バン!と音が鳴って不自然な位置にまな板が落ちた。
「当たった!?実体があるのかよ!」
少し冷静になったタイトはドアを開けて逃げた。
そして……
タイトは知り合いの伝手をたどって問題解決の手段を持つという女性に頼った。
「学者の出番かな?幽霊なんて非科学的な概念。あるわけがない。非存在を証明しましょう」
◇
「ここにそいつが居たんだね?」
「ああ!間違いない。

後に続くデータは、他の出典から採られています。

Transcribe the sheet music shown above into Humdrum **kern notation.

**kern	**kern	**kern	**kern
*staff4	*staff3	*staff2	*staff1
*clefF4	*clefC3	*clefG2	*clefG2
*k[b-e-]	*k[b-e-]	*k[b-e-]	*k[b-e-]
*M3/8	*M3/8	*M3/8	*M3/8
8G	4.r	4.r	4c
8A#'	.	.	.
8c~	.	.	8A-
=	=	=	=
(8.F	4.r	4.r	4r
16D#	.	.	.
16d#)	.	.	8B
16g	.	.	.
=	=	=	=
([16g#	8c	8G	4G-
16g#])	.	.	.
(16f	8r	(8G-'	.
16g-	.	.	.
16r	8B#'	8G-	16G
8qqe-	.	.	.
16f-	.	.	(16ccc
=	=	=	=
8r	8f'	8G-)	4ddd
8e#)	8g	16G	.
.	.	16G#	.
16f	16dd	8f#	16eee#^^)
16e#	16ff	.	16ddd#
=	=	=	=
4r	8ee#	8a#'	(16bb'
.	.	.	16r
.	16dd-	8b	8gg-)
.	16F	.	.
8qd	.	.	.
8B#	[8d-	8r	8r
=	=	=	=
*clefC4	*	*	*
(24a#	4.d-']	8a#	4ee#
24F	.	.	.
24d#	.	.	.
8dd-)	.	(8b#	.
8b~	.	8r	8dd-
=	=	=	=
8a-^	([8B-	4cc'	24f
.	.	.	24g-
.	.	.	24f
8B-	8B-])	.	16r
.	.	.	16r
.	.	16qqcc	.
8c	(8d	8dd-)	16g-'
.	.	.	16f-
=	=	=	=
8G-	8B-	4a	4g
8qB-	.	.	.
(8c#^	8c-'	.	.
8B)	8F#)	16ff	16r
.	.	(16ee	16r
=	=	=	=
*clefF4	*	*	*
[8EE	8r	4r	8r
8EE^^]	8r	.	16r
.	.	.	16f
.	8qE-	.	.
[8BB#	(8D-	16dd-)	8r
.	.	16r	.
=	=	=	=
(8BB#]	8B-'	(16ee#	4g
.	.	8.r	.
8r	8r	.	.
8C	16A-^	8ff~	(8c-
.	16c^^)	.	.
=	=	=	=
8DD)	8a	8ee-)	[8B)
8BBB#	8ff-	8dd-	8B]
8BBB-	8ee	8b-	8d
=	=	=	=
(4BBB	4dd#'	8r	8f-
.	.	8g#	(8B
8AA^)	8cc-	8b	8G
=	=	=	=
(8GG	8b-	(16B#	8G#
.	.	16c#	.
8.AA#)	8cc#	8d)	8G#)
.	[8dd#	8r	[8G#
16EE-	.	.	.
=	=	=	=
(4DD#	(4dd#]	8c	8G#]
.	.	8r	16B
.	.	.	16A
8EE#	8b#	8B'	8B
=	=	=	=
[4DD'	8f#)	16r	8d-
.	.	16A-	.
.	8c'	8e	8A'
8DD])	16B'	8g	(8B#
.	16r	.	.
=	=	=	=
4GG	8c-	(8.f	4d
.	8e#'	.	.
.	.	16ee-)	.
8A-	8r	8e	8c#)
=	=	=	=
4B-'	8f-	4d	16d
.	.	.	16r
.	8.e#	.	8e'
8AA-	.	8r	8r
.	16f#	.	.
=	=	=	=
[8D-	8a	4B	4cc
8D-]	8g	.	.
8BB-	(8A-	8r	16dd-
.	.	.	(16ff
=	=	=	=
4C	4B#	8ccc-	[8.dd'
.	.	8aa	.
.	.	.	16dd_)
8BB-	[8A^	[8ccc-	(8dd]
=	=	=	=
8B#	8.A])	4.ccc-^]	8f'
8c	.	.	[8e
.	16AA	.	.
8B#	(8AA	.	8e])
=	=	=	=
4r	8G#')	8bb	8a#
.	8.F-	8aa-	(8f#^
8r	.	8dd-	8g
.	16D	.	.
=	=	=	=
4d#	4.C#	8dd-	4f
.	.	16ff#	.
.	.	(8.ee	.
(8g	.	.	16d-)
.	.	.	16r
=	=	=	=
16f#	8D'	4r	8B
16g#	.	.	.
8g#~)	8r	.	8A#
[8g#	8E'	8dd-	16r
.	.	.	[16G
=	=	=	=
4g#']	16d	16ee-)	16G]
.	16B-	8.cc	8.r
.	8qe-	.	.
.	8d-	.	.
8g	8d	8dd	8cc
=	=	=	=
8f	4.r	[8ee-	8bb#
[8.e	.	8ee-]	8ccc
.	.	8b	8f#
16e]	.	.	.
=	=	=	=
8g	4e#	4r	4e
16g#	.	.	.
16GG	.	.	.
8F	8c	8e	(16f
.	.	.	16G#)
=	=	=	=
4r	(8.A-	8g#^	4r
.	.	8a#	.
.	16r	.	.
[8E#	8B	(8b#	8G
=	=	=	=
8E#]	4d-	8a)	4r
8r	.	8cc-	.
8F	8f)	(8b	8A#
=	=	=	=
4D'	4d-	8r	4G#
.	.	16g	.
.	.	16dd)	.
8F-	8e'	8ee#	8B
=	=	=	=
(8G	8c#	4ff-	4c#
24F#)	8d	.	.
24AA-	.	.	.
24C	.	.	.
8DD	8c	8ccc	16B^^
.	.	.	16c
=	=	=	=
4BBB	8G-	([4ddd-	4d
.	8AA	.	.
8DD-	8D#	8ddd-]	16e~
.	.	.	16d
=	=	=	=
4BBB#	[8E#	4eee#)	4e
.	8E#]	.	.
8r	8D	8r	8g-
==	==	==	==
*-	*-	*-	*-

指のミイラを食べていた!」
「うーん、見たところ何もいないように見えるね」
「奴は透明なんだ!ところで、教授のその恰好は?まるで掃除しに来たみたいじゃないか」
「ある意味、ね。除霊と掃除は似ているものだよ」
顔にはゴーグルとマスクと頭に頭巾、手にはスプレーを持っている。
「そのスプレーは洗剤か何かですか?」
「いいや?ありがたいお香の香りがするスプレーだよ。過去の実績からこれが一番効くんだ」
「それで、いそうですか?」
「いないねえ。移動してしまったのかも?」
「もう戻ってこないと考えてもいいですか?」
「いや、判断は早計だよ」
ポタ……ポタ……水漏れかな?
「おかしな音がしますね」
「ここは2階建てのアパートの1階ですよ!水音なんて不自然だ!」
ガバアアアア!とタイトの上に覆いかぶさるかのように何かが降ってきた。